A fé é a confiança da criatura em seus destinos, é o
sentimento que a eleva à infinita Potestade, é a certeza de estar no caminho
que vai ter à verdade. A fé cega é como farol cujo vermelho clarão não pode
traspassar o nevoeiro; a fé esclarecida é foco elétrico que ilumina com
brilhante luz a estrada a percorrer.
Ninguém adquire essa fé sem ter passado pelas
tribulações da dúvida, sem ter padecido as angústias que embaraçam o caminho
dos investigadores. Muitos param em esmorecida indecisão e flutuam longo tempo
entre opostas correntezas. Feliz quem crê, sabe, vê e caminha firme. A fé então
é profunda, inabalável, e habilita-o a superar os maiores obstáculos. Foi neste
sentido que se disse que a fé transporta montanhas, pois, como tais, podem ser
consideradas as dificuldades que os inovadores encontram no seu caminho, ou
seja, as paixões, a ignorância, os preconceitos e o interesse material.
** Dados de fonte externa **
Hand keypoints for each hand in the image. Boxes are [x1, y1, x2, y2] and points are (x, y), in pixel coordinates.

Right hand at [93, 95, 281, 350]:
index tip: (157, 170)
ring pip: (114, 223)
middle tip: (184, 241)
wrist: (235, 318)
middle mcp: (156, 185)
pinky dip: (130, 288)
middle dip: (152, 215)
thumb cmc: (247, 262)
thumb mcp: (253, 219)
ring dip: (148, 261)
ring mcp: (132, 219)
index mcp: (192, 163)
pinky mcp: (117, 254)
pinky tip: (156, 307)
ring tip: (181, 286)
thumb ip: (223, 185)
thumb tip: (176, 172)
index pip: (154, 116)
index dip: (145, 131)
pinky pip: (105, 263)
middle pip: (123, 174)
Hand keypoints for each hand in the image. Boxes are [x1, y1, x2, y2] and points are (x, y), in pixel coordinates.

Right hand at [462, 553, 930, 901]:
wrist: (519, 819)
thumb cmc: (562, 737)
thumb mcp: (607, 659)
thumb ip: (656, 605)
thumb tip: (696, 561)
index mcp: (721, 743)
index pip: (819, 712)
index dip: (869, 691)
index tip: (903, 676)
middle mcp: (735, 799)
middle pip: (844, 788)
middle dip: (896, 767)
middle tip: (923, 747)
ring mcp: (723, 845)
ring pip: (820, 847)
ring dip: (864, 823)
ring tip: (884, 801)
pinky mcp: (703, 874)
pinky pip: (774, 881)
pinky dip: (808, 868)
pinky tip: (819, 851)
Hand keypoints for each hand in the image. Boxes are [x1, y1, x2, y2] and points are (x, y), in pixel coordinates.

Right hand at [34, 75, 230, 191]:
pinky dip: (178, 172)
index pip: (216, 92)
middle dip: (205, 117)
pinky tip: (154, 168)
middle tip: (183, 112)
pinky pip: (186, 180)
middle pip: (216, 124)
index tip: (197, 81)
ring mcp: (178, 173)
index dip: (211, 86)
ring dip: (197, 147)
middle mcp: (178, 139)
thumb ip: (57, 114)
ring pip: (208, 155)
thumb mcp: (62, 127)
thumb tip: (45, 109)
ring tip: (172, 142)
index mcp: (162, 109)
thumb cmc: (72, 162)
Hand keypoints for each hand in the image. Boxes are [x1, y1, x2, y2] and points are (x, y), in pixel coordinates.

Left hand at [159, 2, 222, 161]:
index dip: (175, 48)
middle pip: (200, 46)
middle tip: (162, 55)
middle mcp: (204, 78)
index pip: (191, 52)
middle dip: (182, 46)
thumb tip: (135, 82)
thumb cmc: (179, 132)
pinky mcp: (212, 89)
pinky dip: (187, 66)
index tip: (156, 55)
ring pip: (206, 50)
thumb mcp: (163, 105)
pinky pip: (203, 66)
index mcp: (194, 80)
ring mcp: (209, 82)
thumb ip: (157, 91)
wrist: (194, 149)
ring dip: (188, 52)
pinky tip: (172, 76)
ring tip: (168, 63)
Geralmente se considera a fé como mera crença em certos
dogmas religiosos, aceitos sem exame. Mas a verdadeira fé está na convicção que
nos anima e nos arrebata para os ideais elevados. Há a fé em si próprio, em uma
obra material qualquer, a fé política, a fé na pátria. Para o artista, para o pensador,
a fé é o sentimento do ideal, é a visão do sublime farol aceso pela mão divina
nos alcantis eternos, a fim de guiar a Humanidade ao Bem e à Verdade.
É cega a fé religiosa que anula a razão e se submete ao
juízo dos outros, que aceita um corpo de doutrina verdadeiro ou falso e dele se
torna totalmente cativa. Na sua impaciência e nos seus excessos, a fé cega
recorre facilmente à perfídia, à subjugação, conduzindo ao fanatismo. Ainda sob
esse aspecto, é a fé um poderoso incentivo, pois tem ensinado os homens a se
humilharem e a sofrerem. Pervertida pelo espírito de domínio, tem sido a causa
de muitos crimes, mas, em suas conseqüências funestas, também deixa
transparecer suas grandes vantagens. Ora, se a fé cega pôde produzir tais efeitos, que não
realizará a fé esclarecida pela razão, a fé que julga, discerne e compreende?
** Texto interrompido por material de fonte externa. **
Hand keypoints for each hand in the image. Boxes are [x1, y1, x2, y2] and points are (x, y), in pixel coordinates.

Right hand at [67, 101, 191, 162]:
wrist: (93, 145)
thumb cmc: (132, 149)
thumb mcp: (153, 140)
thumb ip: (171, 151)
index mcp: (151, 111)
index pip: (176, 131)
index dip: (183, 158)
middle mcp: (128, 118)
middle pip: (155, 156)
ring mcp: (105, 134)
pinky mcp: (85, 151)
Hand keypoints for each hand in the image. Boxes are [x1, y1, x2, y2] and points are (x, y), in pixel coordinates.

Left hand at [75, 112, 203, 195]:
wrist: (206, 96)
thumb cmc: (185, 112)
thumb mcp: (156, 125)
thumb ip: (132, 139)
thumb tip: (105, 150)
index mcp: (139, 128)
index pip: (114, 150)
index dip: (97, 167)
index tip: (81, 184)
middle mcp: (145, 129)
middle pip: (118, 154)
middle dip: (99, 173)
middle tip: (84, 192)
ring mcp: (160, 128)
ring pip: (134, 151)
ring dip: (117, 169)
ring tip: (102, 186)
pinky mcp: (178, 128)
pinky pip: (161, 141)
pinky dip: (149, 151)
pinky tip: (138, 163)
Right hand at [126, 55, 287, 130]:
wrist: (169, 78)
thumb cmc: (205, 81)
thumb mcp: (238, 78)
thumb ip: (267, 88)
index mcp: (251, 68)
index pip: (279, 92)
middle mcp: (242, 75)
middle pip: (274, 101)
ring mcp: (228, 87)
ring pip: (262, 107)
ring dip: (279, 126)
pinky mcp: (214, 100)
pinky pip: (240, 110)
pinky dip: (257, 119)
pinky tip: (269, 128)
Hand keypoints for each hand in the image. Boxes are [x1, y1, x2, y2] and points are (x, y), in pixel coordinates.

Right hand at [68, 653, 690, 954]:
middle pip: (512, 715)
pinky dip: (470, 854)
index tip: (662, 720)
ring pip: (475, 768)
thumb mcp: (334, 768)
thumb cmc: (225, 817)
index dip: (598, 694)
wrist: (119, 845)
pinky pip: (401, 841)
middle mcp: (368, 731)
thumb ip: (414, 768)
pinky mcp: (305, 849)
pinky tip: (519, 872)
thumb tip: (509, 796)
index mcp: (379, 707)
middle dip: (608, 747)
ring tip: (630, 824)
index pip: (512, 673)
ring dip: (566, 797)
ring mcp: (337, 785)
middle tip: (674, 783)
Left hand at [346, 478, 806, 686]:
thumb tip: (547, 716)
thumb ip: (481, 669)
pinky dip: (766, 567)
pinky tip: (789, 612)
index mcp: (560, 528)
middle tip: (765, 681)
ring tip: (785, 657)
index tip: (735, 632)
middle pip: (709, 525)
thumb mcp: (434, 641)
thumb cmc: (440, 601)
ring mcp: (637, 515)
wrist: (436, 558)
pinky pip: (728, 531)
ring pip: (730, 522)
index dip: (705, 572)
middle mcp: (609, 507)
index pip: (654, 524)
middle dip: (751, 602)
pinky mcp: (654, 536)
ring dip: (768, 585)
Certos teólogos exortam-nos a desprezar a razão, a renegá-la, a rebatê-la.
Deveremos por isso repudiá-la, mesmo quando ela nos mostra o bem e o belo?
Esses teólogos alegam os erros em que a razão caiu e parecem, lamentavelmente,
esquecer que foi a razão que descobriu esses erros e ajudou-nos a corrigi-los.